**INSTRUÇÃO**
Você pode continuar o texto abaixo sobre a geração perdida dos anos 1920, escrevendo o que vem logo após a última frase?

**TEXTO FORNECIDO**
_ _ _ _
Personagem de uma
geração perdida
Pedro
J. Bondaczuk
A década de 1920 do
século passado foi um período de inusitada prosperidade na economia e na
sociedade norte-americana. Milhões de pessoas enriqueceram do dia para a noite
e o dinheiro corria farto e solto, tanto o obtido por vias legais quanto pelas
ilegais, com o florescimento do crime organizado. Enquanto isso, a Europa
definhava. Tentava se recuperar, penosamente, dos horrores e da estúpida
destruição e carnificina da Primeira Guerra Mundial, já com a ameaça de uma
Segunda se desenhando no ar. Diz-se que
esse conflito foi altamente favorável aos Estados Unidos, que não tiveram
batalhas em seu próprio território e que pouco, ou quase nada, se envolveram
nele. Enquanto Inglaterra, França e, sobretudo, a Alemanha, entre outros, ainda
“sangravam”, e tentavam curar as feridas, em decorrência de uma das mais
estúpidas manifestações de violência da história, Tio Sam posava soberano e
prosperava sem parar.
Festas suntuosas – em
que a bebida rolava solta, a despeito da “lei seca”, enriquecendo poderosas
gangs urbanas – apinhadas de mulheres bonitas, porém frívolas, e de milionários
ociosos, ocorriam por toda a parte, e praticamente todos os dias do ano. Os
norte-americanos divertiam-se a valer, como se não houvesse amanhã, sem
preocupações com o futuro. Não por acaso, essa geração foi rotulada, anos mais
tarde, de “A geração perdida”. Tudo
isso, porém, durou relativamente pouco Na verdade, menos de uma década. Acabou
no fatídico 24 de outubro de 1929, que passou para a história como a
“Quinta-feira negra”, quando ocorreu o chamado “crash” da Bolsa de Nova York.
Num piscar de olhos, fortunas viraram fumaça. Milhares de milionários,
subitamente empobrecidos, chegaram ao extremo de dar cabo da vida. O sonho, finalmente, acabou, sucedido pelo
pesadelo de uma das maiores crises econômicas de todos os tempos, a Grande
Depressão, que não se restringiu apenas aos Estados Unidos, mas afetou o mundo
todo. Foi quando os norte-americanos tiveram que, finalmente, cair na real.
_ _ _ _
**DADOS COLETADOS**
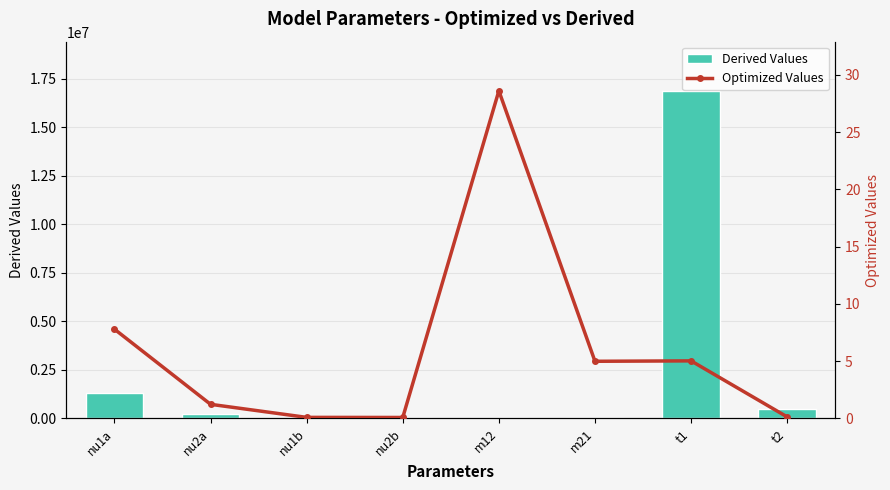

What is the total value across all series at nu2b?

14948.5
_ _ _ _
**RESPOSTA À TAREFA**
Um escritor retratou
muito bem esse período de prosperidade e de inconsciência social, anterior à
quebra da Bolsa. Foi F. Scott Fitzgerald (Francis Scott Kei Fitzgerald), com
seu romance “O grande Gatsby”. O livro foi publicado pela primeira vez em 1925
e foi imenso fiasco editorial. Vendeu algo em torno de 25 mil exemplares, se
tanto, o que, para os padrões norte-americanos, representava imenso fracasso de
vendas. Hoje, a realidade é muito diferente. O romance de Fitzgerald vem tendo
sucessivas reedições e continua vendendo milhões e milhões de exemplares, mundo
afora. O livro chegou a cair em completo esquecimento por décadas, até ser
reeditado, primeiro em 1945, e posteriormente, em 1953, quando, finalmente, foi
“descoberto” por uma multidão de leitores.
A quinta mulher citada
na série “Catorze personagens femininas inesquecíveis”, organizada pelo site
“Homo Literatus” (WWW.homoliteratrus.com)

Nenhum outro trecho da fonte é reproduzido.